Of course, there is no response, so she breaks and she runs and she doesn't know if she'll ever come back.
The hardest part is that she is the only one to speak of him in the present tense.
The nightmares keep coming, night after night. She sees him, sees his corpse, hears the gunshot, smells the cold hospital, yet when she wakes up it was simply a dream. It becomes all the more haunting as time passes. She can nearly feel him, but every day she wakes up to find that he is not there.
They take her to a counselor, and said counselor diagnoses Jade with PTSD from seeing her boyfriend have a bullet blasted through his brain. The people at school stare at her now as if she is from another planet. She might as well be.
She begins to talk to the hallucinations that have began to appear during the daytime. They're close enough to him, to her source of life, and as time goes on it becomes all the more evident that she cannot live without him. She had always imagined that they would spend their lives together, grow old together, and now even the thought of that is painful.
It takes two weeks before she musters up the courage to visit her grave, and it is there that she has a total and complete breakdown. She sobs, placing her head against the cold tile, pressing her fingers to the letters that spell out his name – Beck Oliver, Beck, Beck, BECK. This makes it all the more real.

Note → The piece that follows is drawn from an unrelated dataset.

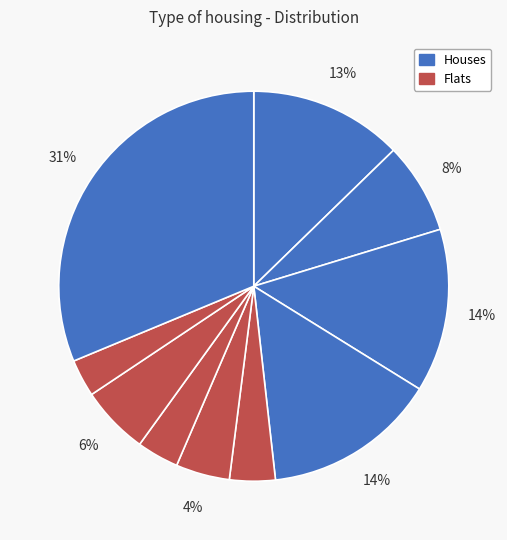

Which slice is the smallest?

9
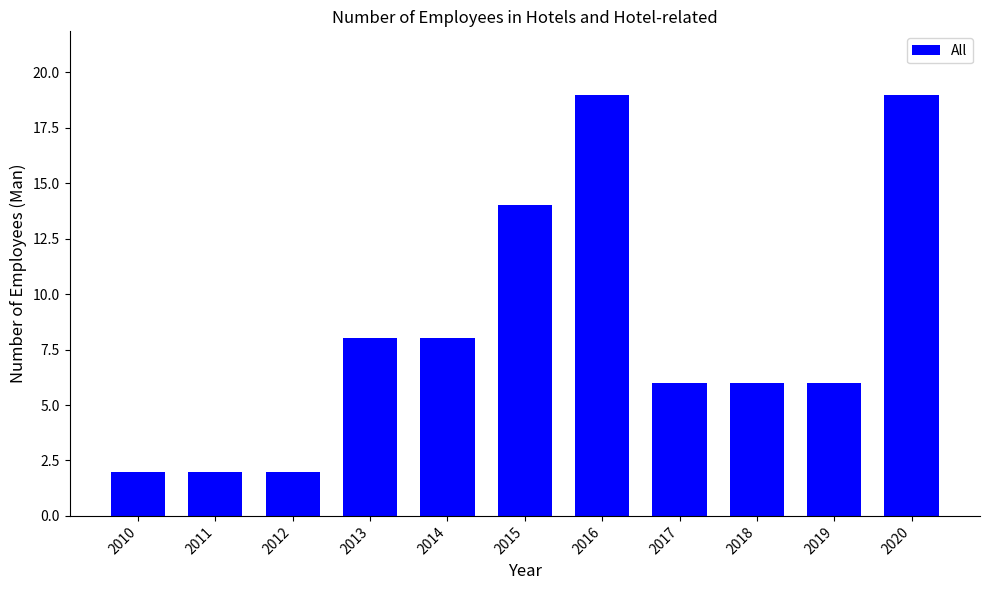

Reading left to right, transcribe all the data shown in this chart.

2	2	2	8	8	14	19	6	6	6	19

"We were supposed to get old together," she reminds him (or what is left of him). "You and me forever, don't you remember? You loved me; you love me! That's what you said!"
Then her head collides with the hard stone of the grave, again and again, because this is all she has left of him. She cries until she can cry no more, until her body is so tired from the effort of crying that it gives out, and she drifts off into a solemn, tearful sleep. It is only around him that she is able to act like this; around the rest of her 'friends', she has to keep up the pretense that she is absolutely fine and nowhere near mentally unstable.

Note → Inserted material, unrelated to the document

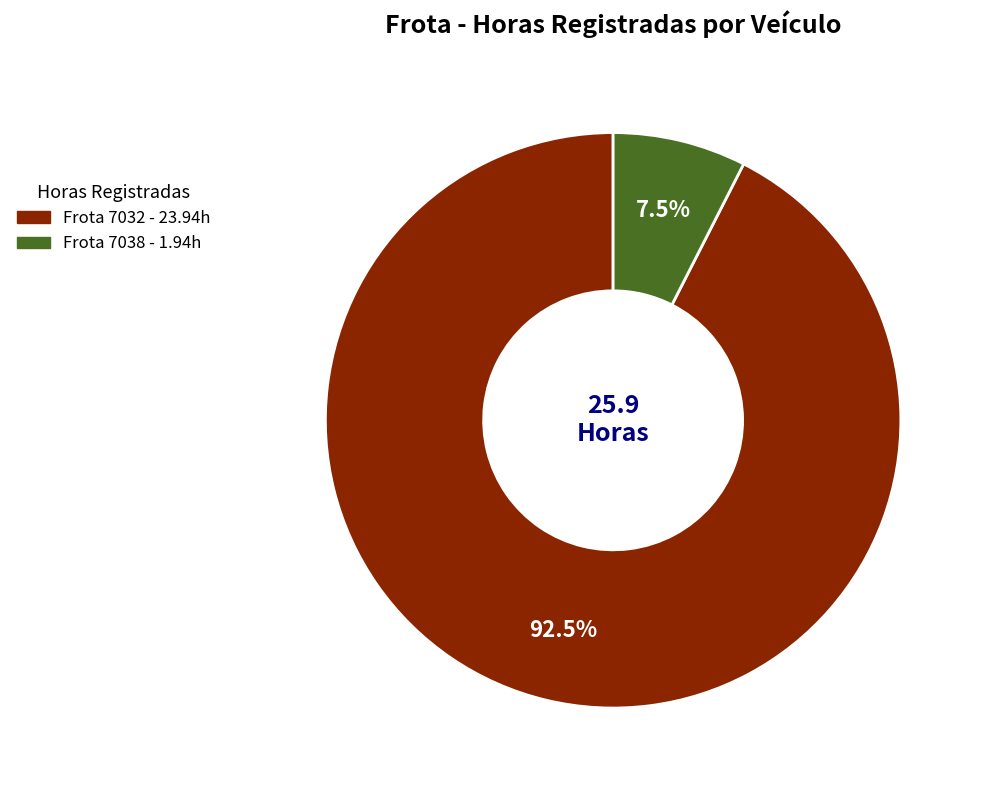

Does any single category account for the majority?

Yes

When she wakes up, she is tucked into her bed with a nice box of her favorite chocolates by her bedside table and a note with just five words: I'm sorry. I love you.
He is dead... right?
A/N: Idk so basically I am in a bad mood and I wrote and I came up with this and I can't be bothered explaining. The whole not-dead thing is partially inspired by Reichenbach for any Sherlock fans. Also Jade went sort of insane, obviously. I miss Bade, so soon enough you're going to see a long, epic Bade coming from me, just you wait. (Though it will be angsty. Can't resist.)